# DOCUMENT TEXT:
☆ ☆ ☆ ☆ ☆ ☆ ☆

I was looking up some older versions of the APRS packet string protocol and found 24hr snow in there.
Quote
WEATHER REPORT
APRS
uses
the
underline
symbol
character
for
WX
reports.For
these,
the
COURSE/SPEED field is used for the WIND and the remainder of the comment line
contains other weather items.  See WX.TXT
@DDHHMM/DDMM.hhN/DDDMM.hhW_CSE/SPDgXXXtXXXrXXXpXXXPXXXhXXbXXXXXdU2k
r is in hundredths of an inch of rain in the LAST HOUR
p is in hundredths of an inch of rain in the LAST 24 HOURS
P is in hundredths of an inch of rain since midnight
s is INCHES of snow in the last 24 hours
b is in tenths of millibars
h is percent humidity (00=100%)
dU2k is Ultimeter 2000,
U5 is the 500,
Dvs is Davis
RSW is Radio Shack
PIC is a PIC device (K4HG?)

☆ ☆ ☆ ☆ ☆ ☆ ☆

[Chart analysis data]
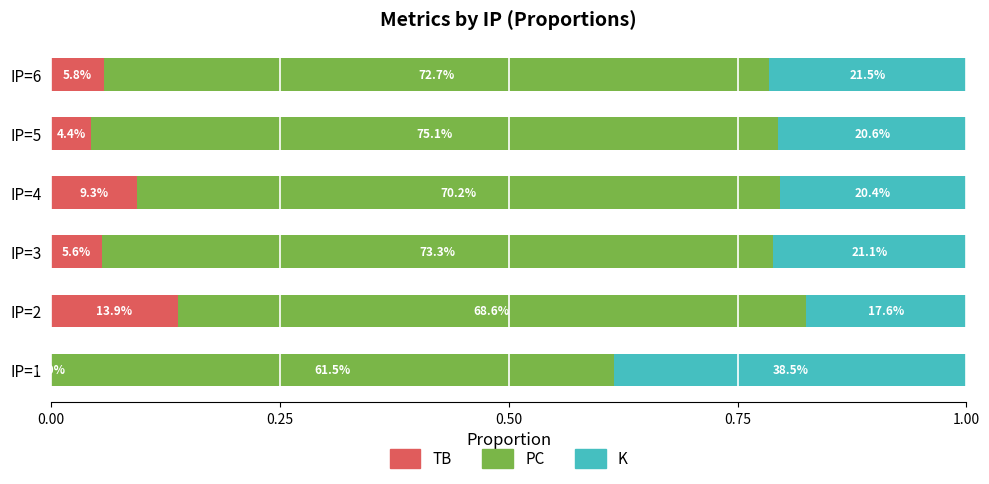

What are all the series names shown in the legend?

TB, PC, K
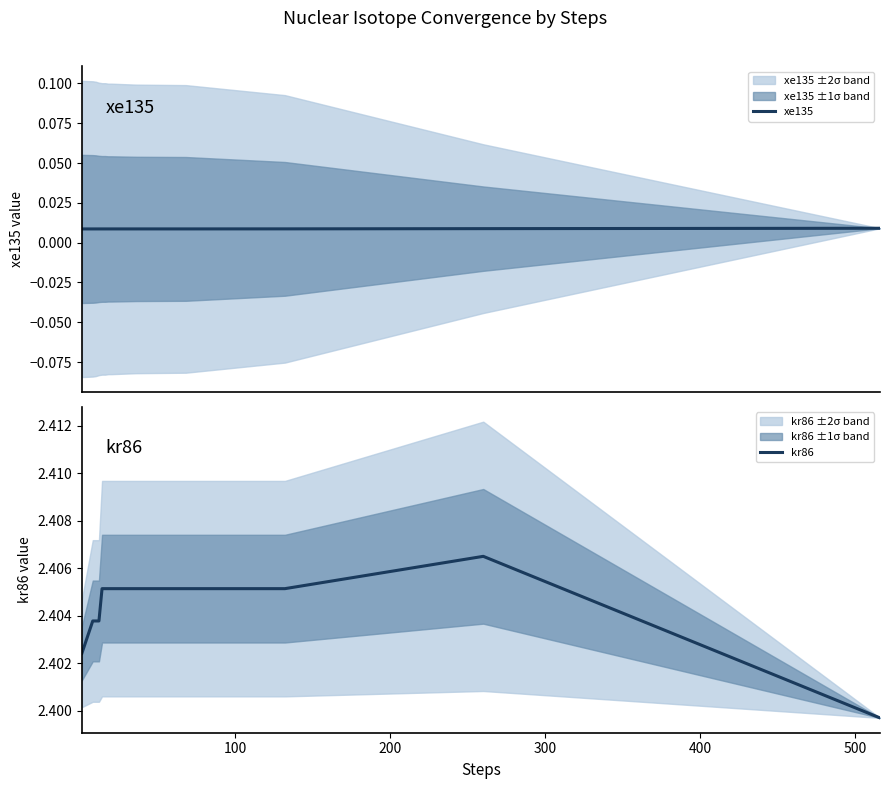

The value of kr86 at 100 is 1.5. True or false?

False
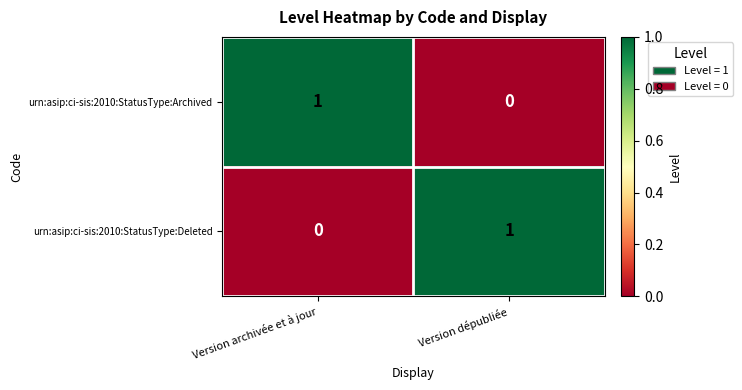

At which label does urn:asip:ci-sis:2010:StatusType:Archived reach its peak?

Version archivée et à jour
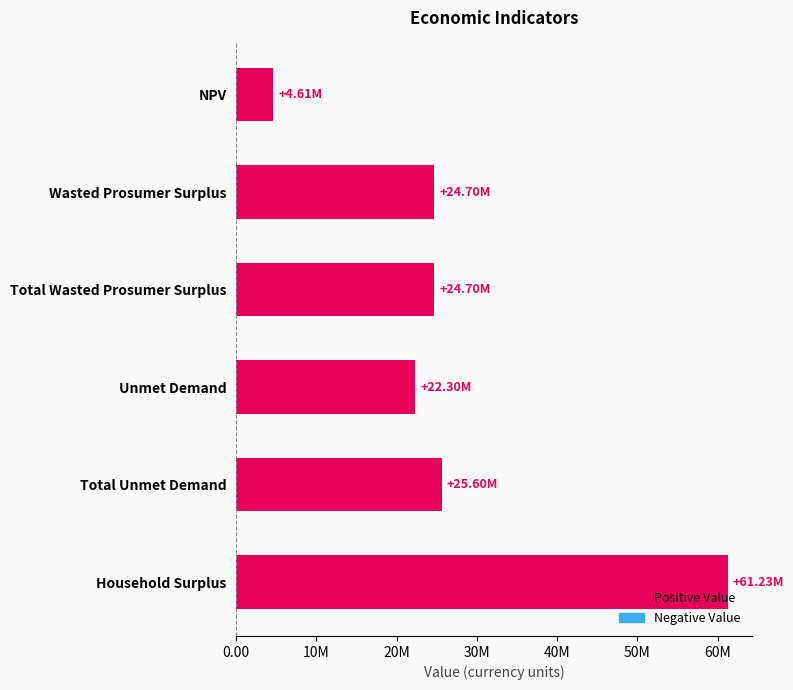

What is the average value?

27190429.3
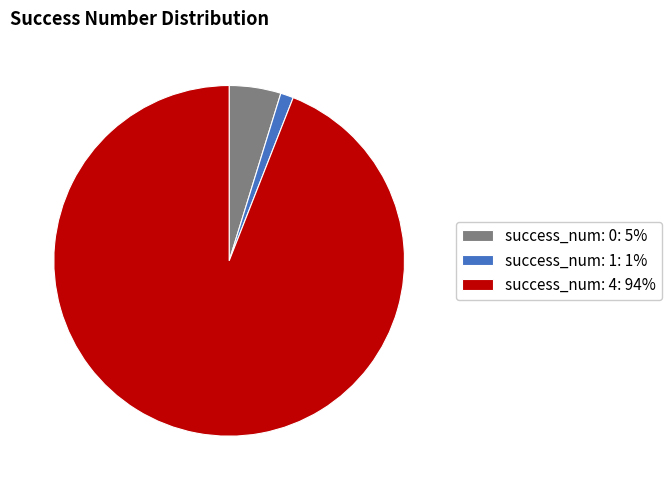

Is it true that success_num: 4: 94% is 94% of the pie?

True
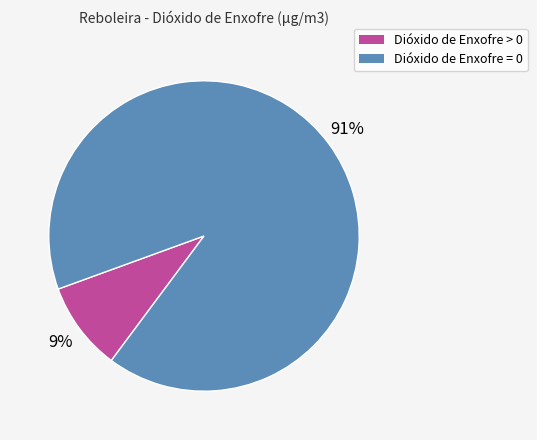

Which category has the biggest portion of the pie?

Dióxido de Enxofre = 0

☆ ☆ ☆ ☆ ☆ ☆ ☆

# EXERCISE INSTRUCTIONS:
**A.** In the chart analysis data entries, take the part that opens with the line containing "Version archivée et à jour" and runs through the end of the entries, and replace "biggest" with "largest" while keeping everything else the same. Give only that part and leave out the pictures.
**B.** Carry on the text about the APRS weather report format from its last line.

# EXERCISE RESPONSES:
**A.**
Version archivée et à jour

What is the average value?

27190429.3

Is it true that success_num: 4: 94% is 94% of the pie?

True

Which category has the largest portion of the pie?

Dióxido de Enxofre = 0

**B.**
HKT is Heathkit
The first character designates what version of APRS
'd' = APRSdos
'W' = WinAPRS
'M' = MacAPRS
'X' = X-APRS (Linux)
'S' = APRS+SA
Lxxx is luminosity in Watts per square meter 999 and below
lxxx is luminosity in Watts per square meter 1000 and above
L is inserted in place of one of the rain values

Has anyone sending CWOP data with their own script ever tried to fudge a faux s001 in their string to see if snow data shows up in mesowest?